When asked if they planned on laying off therapy employees over the next six months, only about 16% said yes, while an overwhelming 84% said no more headcount reductions were coming into 2020.
That’s compared to the 43% of operators and vendors who indicated that they had made some kind of staff reductions related to the new Patient-Driven Payment Model (PDPM), which took effect on October 1.
Under this new Medicare reimbursement system, skilled nursing facilities and their third-party therapy partners no longer receive payments based on the volume of services provided; instead, the federal government intends to tailor reimbursements more closely to resident conditions, with payments generally increasing along with the acuity of a given patient’s needs.
In theory, this shift was designed to curb the unnecessary provision of therapy services for purely financial reasons, a prospect that drove countless Department of Justice investigations into nursing homes and their therapy partners under the now-defunct Resource Utilization Group (RUG) payment system.
But in practice, at least in the early going, PDPM has turned therapy into something of a cost center for operators, which have responded with layoffs and strategy changes.
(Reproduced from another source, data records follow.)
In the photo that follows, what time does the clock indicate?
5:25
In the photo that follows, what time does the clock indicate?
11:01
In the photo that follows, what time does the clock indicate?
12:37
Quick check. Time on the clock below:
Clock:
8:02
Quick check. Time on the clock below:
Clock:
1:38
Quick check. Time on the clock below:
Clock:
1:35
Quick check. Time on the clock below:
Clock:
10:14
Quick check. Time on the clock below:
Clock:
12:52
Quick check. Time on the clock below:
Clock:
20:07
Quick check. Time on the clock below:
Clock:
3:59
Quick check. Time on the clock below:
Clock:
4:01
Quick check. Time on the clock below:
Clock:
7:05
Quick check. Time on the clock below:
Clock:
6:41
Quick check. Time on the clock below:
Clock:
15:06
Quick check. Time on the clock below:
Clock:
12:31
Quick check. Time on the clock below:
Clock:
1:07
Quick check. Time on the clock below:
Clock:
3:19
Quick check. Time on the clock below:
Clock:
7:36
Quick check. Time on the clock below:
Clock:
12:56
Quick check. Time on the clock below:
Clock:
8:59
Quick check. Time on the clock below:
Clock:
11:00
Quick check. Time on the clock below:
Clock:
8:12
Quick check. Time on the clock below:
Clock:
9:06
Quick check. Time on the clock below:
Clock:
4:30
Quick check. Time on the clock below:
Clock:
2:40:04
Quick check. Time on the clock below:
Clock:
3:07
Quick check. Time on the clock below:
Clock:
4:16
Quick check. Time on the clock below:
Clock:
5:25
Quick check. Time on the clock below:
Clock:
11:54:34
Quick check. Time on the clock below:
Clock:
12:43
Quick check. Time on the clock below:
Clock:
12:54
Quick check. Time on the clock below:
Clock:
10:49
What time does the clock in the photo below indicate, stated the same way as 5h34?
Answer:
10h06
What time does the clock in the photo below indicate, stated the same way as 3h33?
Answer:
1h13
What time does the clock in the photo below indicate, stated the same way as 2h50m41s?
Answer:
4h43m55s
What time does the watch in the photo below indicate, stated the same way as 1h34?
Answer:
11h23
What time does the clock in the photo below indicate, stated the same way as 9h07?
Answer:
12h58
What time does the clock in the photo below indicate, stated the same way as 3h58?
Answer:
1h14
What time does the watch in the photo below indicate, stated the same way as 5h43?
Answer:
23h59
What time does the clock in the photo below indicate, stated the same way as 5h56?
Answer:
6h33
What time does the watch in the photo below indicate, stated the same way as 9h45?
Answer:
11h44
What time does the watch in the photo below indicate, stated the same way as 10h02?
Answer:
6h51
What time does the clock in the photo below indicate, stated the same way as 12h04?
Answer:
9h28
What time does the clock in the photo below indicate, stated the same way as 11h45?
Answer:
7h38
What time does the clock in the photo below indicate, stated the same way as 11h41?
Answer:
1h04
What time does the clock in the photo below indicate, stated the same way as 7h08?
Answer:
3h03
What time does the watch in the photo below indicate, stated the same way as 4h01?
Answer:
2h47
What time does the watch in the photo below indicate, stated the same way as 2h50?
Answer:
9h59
Industry leader Genesis HealthCare (NYSE: GEN), for instance, laid off just under 6% of its therapy workforce in early October, a move that — combined with an increase in group and concurrent modalities — will bring $30 million in savings to the company.
In addition to group and concurrent services, which under the new model can account for up to 25% of each individual resident’s total therapy plan, operators have also looked to reduce expenses by cutting therapist hours and shifting staff to PRN, or as-needed, status.
More than half of respondents, or 53%, reported that they had shifted at least a portion of employees to PRN; a plurality, or about 48%, said the PRN changes affected 20% or less of their therapist workforces. But as with layoffs, those shifts may be coming to a close: Only about 2% of respondents said they planned to implement PRN shifts in the future.
In fact, the only area where a majority of respondents saw future changes was around the proportion of group and concurrent services, which 58% said would increase over the next six months.
That answer comes even after 75% reported already having boosted group and concurrent services in the immediate wake of the PDPM shift, with the majority of respondents indicating current proportions of 20% or less.
SNN conducted the poll from October 29 to November 24, inviting operators of nursing homes or third-party therapy companies to provide voluntary answers to questions hosted on SurveyMonkey; we provided a link to the survey on our website, as well as in multiple editions of our daily and weekly subscriber newsletters.
In all, we collected responses from 111 users, though individual questions had lower engagement — ranging from 104 to 24 respondents. SNN acknowledges that the poll was not scientific; we instead intend to provide a snapshot of early sentiment and strategy at a critical time in the skilled nursing industry.